Note: Net performance index = detected symbols minus errors

4.2.3. Discussion

The manipulation effects on SBP reactivity, our primary dependent variable, supported the predictions and replicate the initial findings of Experiment 1—this time all effects and cell comparisons attained the conventional level of statistical significance. When participants asked themselves if they mobilized enough resources or worked on the mental concentration task without an explicit effort-rule, systolic reactivity was stronger in a negative mood than in a positive mood. Most relevant, this effect was inversed, resulting in significantly stronger systolic reactivity in a positive mood than in a negative mood, when participants asked themselves if they enjoyed task performance. The no-rule control condition replicated previous research on mood effects on effort mobilization and revealed stronger reactivity in a negative mood than in a positive mood, suggesting that an enough-rule is the default judgment in resource mobilization. Similar effects have been reported by Martin et al. (1993) concerning mood effects on persistence. The present effects in the no-rule condition are in accordance with the idea that effort mobilization is guided by the general principle of resource conservation, as posited in motivational intensity theory (Brehm & Self, 1989) and supported by numerous studies that investigated resource mobilization without considering the effects of moods (see Wright & Kirby, 2001 for a review).

This study did again not provide any evidence for mood effects on resource mobilization in the context of the mood inductions, i.e. before onset of the mental concentration task that explicitly asked for effort mobilization and in which participants could use their moods as information for their effort mobilization rule. Together with the evidence for the context-dependency of moods’ effect on resource mobilization during task performance, this lends further support to the idea that moods themselves are not motivational states (Gendolla, 2000). As in Experiment 1, effects on the reactivity of DBP and HR were less sensitive to the manipulations, which is not surprising for the physiological reasons discussed above.

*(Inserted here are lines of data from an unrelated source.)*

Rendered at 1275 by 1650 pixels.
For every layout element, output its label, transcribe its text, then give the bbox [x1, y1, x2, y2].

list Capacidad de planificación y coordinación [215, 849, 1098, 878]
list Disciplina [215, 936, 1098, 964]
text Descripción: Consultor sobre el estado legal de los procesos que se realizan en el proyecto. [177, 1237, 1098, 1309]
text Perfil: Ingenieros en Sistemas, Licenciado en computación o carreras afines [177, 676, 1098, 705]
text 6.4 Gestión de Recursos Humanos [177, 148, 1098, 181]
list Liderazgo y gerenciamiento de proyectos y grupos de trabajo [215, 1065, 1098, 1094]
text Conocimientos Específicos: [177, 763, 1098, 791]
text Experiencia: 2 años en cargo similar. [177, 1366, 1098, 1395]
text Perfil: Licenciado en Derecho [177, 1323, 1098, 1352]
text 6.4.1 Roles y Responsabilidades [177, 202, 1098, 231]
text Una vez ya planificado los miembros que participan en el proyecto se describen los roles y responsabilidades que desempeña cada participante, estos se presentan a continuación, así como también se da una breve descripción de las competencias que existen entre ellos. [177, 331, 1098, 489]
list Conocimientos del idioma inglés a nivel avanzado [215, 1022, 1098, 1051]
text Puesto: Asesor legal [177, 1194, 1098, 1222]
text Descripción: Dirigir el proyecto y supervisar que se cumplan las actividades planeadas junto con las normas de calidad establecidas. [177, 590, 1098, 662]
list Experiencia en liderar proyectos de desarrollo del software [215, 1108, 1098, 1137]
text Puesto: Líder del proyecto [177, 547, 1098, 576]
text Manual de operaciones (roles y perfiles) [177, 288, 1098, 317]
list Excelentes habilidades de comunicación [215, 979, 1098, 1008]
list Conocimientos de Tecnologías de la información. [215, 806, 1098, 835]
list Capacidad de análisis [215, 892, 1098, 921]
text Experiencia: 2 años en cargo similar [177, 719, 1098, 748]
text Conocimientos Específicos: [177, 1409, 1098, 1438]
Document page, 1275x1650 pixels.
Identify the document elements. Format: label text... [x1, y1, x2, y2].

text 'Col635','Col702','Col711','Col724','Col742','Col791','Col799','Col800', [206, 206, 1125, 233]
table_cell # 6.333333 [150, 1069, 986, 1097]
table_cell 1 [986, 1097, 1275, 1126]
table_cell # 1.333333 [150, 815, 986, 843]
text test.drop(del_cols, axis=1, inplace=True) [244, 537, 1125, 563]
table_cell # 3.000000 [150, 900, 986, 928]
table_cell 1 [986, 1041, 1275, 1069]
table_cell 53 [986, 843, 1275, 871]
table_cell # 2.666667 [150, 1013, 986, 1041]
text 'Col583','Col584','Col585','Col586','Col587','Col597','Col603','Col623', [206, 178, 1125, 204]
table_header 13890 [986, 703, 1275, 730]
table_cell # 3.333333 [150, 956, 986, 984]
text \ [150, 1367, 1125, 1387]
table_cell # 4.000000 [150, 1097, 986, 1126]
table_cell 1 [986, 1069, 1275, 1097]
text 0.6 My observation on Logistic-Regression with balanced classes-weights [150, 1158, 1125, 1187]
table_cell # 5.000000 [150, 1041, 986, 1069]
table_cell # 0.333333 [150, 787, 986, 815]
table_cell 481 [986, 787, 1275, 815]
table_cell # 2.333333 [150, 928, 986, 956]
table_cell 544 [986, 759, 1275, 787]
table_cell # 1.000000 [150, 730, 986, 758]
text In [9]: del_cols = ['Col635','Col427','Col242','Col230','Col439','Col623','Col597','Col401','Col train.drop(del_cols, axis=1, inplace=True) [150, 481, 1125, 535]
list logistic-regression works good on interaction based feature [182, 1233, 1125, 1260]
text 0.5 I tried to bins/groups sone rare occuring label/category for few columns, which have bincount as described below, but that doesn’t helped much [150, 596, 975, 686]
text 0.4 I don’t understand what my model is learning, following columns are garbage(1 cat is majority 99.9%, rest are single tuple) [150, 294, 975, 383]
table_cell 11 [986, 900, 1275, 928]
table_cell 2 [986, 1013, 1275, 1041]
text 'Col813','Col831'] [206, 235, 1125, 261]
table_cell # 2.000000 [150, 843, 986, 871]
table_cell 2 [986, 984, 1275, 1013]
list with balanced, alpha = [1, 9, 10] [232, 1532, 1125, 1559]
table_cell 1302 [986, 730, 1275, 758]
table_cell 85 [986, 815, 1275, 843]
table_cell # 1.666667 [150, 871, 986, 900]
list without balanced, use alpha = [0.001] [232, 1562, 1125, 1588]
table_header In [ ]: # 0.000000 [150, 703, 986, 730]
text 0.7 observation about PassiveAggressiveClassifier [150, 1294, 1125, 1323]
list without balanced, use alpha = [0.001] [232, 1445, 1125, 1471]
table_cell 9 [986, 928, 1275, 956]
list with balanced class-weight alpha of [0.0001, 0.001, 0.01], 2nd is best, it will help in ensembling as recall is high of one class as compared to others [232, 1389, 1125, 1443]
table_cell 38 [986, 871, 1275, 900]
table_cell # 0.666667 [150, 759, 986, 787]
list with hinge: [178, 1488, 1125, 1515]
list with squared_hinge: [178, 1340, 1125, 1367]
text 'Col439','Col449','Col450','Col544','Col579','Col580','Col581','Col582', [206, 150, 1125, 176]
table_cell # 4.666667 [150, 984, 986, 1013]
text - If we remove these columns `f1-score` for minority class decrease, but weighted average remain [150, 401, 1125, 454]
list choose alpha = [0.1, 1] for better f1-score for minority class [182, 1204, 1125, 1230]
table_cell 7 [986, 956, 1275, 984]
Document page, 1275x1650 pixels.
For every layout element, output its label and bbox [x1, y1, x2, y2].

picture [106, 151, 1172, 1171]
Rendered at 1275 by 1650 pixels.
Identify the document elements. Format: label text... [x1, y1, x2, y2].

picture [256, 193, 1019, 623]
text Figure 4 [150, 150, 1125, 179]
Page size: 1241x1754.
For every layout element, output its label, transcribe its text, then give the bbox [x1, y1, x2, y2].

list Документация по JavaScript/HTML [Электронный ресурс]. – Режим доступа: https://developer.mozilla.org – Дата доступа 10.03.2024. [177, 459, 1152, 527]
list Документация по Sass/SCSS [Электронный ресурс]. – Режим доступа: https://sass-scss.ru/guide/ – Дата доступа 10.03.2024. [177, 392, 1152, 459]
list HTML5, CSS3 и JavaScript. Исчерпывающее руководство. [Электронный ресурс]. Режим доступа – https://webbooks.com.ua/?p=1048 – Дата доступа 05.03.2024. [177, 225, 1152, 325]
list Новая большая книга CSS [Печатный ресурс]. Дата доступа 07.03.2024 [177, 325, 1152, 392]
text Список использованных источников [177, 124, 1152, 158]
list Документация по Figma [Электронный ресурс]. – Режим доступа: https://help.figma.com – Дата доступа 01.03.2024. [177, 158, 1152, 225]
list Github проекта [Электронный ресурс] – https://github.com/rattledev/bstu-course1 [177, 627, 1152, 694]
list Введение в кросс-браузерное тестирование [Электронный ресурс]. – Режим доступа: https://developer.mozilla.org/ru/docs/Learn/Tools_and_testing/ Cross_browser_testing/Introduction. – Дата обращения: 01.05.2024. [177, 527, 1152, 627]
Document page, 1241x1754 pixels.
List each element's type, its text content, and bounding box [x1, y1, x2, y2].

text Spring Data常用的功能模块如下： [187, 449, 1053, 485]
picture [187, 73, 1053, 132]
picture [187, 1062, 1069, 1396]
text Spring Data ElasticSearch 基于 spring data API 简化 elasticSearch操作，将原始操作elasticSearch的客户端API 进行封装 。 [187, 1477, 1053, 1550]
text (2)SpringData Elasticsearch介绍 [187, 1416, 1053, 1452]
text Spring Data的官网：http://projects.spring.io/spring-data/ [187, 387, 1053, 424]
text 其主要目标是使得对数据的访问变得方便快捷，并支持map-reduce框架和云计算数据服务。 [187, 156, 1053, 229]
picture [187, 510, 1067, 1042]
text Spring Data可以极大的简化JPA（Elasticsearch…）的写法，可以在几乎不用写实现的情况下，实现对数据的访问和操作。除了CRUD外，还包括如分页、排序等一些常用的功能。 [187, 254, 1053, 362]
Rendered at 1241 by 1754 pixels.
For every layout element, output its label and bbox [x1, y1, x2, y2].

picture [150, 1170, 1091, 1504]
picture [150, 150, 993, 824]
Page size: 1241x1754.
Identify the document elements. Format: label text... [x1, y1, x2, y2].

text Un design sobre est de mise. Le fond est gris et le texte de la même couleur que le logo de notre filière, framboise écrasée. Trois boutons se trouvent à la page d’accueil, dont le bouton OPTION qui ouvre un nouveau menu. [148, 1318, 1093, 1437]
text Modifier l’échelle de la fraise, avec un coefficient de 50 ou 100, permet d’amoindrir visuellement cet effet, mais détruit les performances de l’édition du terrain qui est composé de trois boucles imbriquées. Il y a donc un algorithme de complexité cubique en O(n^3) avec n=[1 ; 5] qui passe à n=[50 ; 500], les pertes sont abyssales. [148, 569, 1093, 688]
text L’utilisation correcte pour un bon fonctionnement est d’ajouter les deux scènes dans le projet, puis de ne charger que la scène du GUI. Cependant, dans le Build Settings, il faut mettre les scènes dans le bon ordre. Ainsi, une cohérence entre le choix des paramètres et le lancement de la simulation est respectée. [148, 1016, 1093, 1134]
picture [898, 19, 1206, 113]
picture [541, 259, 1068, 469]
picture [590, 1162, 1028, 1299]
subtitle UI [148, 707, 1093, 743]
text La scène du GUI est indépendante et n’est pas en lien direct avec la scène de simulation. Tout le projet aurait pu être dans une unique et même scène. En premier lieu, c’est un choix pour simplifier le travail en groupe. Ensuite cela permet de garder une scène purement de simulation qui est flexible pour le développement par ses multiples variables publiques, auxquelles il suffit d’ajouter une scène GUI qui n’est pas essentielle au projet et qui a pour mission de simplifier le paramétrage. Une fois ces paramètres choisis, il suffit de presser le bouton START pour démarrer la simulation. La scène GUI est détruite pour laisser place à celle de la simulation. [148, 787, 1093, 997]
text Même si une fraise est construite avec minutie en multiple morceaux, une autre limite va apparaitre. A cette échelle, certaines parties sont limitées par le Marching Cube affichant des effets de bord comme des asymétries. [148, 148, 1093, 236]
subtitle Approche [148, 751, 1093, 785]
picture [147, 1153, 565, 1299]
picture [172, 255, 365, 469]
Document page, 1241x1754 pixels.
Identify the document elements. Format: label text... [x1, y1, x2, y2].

One obvious shortcoming of the present study is that the verbal mood manipulation check was not significant. This leads to the puzzle that the mood manipulation had the predicted significant effect on the main dependent variable, resulting in the predicted complex interaction effect on SBP reactivity, while there is no direct evidence for experienced mood changes due to the manipulation. However, it is clear that self-report measures of internal states have their own problems (Wilson, 2002), and that verbal manipulation checks are of limited validity as indicators of efficiently manipulated psychological processes—especially when no plausible alternative explanation for predicted effects on dependent

variables exists (Sigall & Mills, 1998). Given that the here applied mood manipulation had strong effects on effort mobilization and both verbal mood manipulation checks (e.g., Gendolla & Krüsken, 2002a, 2002b) and facial muscular activity (Silvestrini & Gendolla, 2007, in press-b) in our past research, and given further that the present effects on the dependent variable were as predicted, we are confident that our mood manipulation was effective. Moreover, it is of note that the verbal mood manipulation was also significant in Experiment 1. However, we run another study to assure that the present computerized procedure has significant effects on both participants’ self-reported moods and resource mobilization.